Marcos Antonio Barbieri: “Eleição para mudar”

Vivemos um momento de extrema carência de boas lideranças, o que torna ainda mais importante a escolha dos candidatos em quem votar nas eleições 2018. A renovação de nossos representantes está longe de se concretizar, visto que a estrutura política atual foi criada para a perpetuação de classes dominantes. Os partidos se fecham para indicar os candidatos, que na maioria das vezes são sempre os mesmos e quando surge alguém disposto tem que “rezar a cartilha” dos dominadores. Assim, se não houver consistente reforma política, será muito difícil termos mudanças significativas.

O que nos consola é a proatividade exercida pelo Judiciário e o papel da população na fiscalização do poder público, ante as inúmeras denúncias e indícios de processos viciados e de corrupção. Isso, ao menos, acaba “freiando” o ímpeto de muitos espertalhões que se servem do poder.

          Em termos de mudanças, primeiramente precisamos da reestruturação política partidária, pois sem ela não se consegue avançar. O Executivo e a população encontram-se reféns do Congresso Nacional, que aprova e desaprova projetos de seu próprio interesse sem pensar nas contas públicas ou se é viável ou não para o país.

O descomprometimento dos legisladores está levando o país à bancarrota, pela aprovação de leis que os protegem, pela nomeação de parentes e aliados políticos, enquanto as estatais são uma festa. Chegamos ao cúmulo de ver, praticamente, serem quebradas empresas que possuem monopólio, como Correios, Petrobras, Eletrobras, sem falar nos fundos de pensão e no viciado sistema financeiro. Tudo passa pela mão dos políticos, que são os mais caros do mundo, ineficientes, burocráticos e, na maioria das vezes, se servem do Estado.

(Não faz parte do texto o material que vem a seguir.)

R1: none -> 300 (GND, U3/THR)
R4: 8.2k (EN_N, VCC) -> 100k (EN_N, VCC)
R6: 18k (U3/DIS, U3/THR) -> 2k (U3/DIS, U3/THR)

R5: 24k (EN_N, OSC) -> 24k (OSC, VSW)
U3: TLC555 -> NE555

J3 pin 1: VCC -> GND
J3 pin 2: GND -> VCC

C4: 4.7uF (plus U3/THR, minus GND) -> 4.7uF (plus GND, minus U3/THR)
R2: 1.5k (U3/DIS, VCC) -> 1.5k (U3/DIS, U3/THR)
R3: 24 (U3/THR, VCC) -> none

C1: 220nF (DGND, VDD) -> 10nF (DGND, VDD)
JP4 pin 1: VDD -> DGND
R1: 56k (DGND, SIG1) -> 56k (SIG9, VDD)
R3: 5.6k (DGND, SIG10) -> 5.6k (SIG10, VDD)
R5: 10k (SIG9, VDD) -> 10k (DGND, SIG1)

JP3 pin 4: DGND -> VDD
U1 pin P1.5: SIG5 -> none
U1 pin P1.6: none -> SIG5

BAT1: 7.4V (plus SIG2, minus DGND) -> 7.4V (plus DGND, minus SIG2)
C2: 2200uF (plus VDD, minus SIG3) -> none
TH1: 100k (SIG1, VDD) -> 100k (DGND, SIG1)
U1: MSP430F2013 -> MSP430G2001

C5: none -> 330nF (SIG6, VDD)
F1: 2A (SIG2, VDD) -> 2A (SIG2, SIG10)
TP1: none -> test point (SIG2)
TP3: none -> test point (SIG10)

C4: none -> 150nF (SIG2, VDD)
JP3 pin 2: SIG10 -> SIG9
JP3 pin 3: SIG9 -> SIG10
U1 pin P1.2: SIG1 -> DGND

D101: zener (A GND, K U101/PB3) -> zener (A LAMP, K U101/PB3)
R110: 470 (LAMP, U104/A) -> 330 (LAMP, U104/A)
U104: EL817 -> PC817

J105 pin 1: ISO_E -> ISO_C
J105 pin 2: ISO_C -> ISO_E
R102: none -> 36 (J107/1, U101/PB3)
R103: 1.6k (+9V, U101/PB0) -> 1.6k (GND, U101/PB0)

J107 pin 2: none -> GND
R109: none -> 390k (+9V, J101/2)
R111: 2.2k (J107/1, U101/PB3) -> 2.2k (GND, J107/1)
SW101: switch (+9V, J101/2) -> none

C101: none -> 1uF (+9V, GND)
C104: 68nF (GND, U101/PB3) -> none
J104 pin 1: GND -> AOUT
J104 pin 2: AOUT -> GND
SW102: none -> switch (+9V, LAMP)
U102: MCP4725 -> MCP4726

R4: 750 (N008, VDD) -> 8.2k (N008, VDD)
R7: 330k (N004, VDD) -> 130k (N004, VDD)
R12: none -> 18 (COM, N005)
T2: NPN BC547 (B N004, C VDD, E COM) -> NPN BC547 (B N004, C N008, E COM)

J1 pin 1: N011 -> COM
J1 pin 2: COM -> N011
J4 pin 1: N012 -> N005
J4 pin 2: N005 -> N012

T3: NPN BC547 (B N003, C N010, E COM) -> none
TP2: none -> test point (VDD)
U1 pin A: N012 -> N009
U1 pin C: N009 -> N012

Do lado empresarial, basicamente temos um perfil empreendedor que deseja investir, mesmo ante todas as dificuldades burocráticas. A simplificação de impostos e o crédito mais barato são molas propulsoras para a geração de empregos e, consequentemente, arrecadar mais impostos, estimulando o rápido crescimento da economia. Porém, é necessária mudança no sistema financeiro, que concentra em cinco bancos 80% dos créditos, com lucros exorbitantes. No meu modo de ver, deveria existir a obrigatoriedade compulsória para que parte desses lucros fosse investida em infraestrutura, via parcerias público-privadas, o que tornaria os bancos principais investidores no setor via PPPs. Como em 2017 os quatro maiores bancos lucraram mais de R$ 57 bilhões, se compulsoriamente investissem apenas 30% em infraestrutura, seriam mais de R$ 17 bi no ano.

Quanto ao Oeste Catarinense, estamos numa região remota, e não fossem a bravura e o espírito empreendedor não seríamos nada. Ainda que reconhecida pelos governos como grande produtora de alimentos de proteína animal e por possuir uma indústria forte, ao mesmo tempo somos praticamente esquecidos, por esses mesmos governos, em termos de infraestrutura. Nossas estradas beiram ao caos, o principal aeroporto é deficitário, ferrovias inexistem, o sistema de energia é precário e baseado apenas na matriz elétrica, enquanto o abastecimento de água e esgoto está muito aquém do necessário, além da saúde, pois temos que nos deslocar para grandes centros para atendimentos mais complexos.

          Pelo que temos, e em vista do pleito de outubro, é fundamental que participemos do processo de escolha de nossos representantes. Se não houver grandes opções, vamos tentar escolher os “menos piores”. Abster-se de escolher é ser irresponsável com o futuro do país e de nossos filhos especialmente. No processo democrático é assim mesmo: avança-se muito lentamente nas mudanças, mas isso faz parte do amadurecimento. Vamos votar, e votar certo.